Wednesday, January 14, 2009

Obama's marijuana prohibition acid test

The Free Press

The parallels between the 1933 coming of Franklin Roosevelt and the upcoming inauguration of Barack Obama must include the issue of Prohibition: alcohol in 1933, and marijuana today. As FDR did back then, Obama must now help end an utterly failed, socially destructive, reactionary crusade.

Like the Prohibition on alcohol that plagued the nation from 1920 to 1933, marijuana prohibition (which essentially began in 1937) feeds organized crime and a socially useless prison-industrial complex that includes judges, lawyers, police, guards, prison contractors, and more.

Hemp growing was mandatory in some circumstances in early America, and again during World War II, when virtually the entire state of Kansas was planted in it. The current ban on industrial hemp costs the U.S. billiions of dollars in lost production and revenue from a plant that can produce superior paper, clothing, fuel and other critical materials at a fraction the financial cost and environmental damage imposed by less worthy sources.

As a whole, the violent, repressive War on Drugs has been forty years of legal, cultural and economic catastrophe. Like FDR, Obama must end our modern-day Prohibition, and with it the health-killing crusade against this ancient, powerful medicinal herb.

Much more.

As much as I would like Obama to do what these authors demand, I doubt that going up against the very powerful prison industry complex, not to mention the puritan anti-fun people, has much chance of finding a place in his schedule. He has an awful lot of Bush/Repug/neocon shit to un-fuck up.

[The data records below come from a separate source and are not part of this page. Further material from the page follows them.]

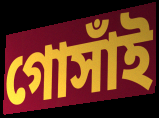
গোসাঁই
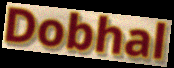
Dobhal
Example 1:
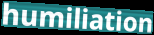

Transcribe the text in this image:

humiliation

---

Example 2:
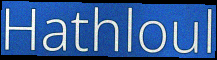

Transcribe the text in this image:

Hathloul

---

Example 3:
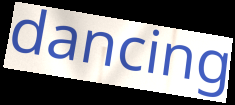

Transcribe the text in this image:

dancing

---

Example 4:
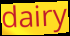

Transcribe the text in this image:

dairy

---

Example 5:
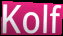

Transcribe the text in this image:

I think he should start with legalization and encouragement of hemp cultivation as part of the 'green revolution' for all the common sense reasons in the article above that we've known for years. I think the female plants have to be separated anyway, and they should be destroyed by burning in very small quantities a little at a time so as not to foul the atmosphere. The psychoactive elements of the parts of the plant generally considered unburnable in this manner because they tear the paper can be dissolved in butter and used in snacks. It is our patriotic duty to assist in this, something we can do for our country.

On the other hand, I think it would be great fun to burn mass quantities of the herb upwind of, say, Congress. We'd see who's smoked it before and also who can't hold their mud. It would be a YouTube and cable news moment of the first order!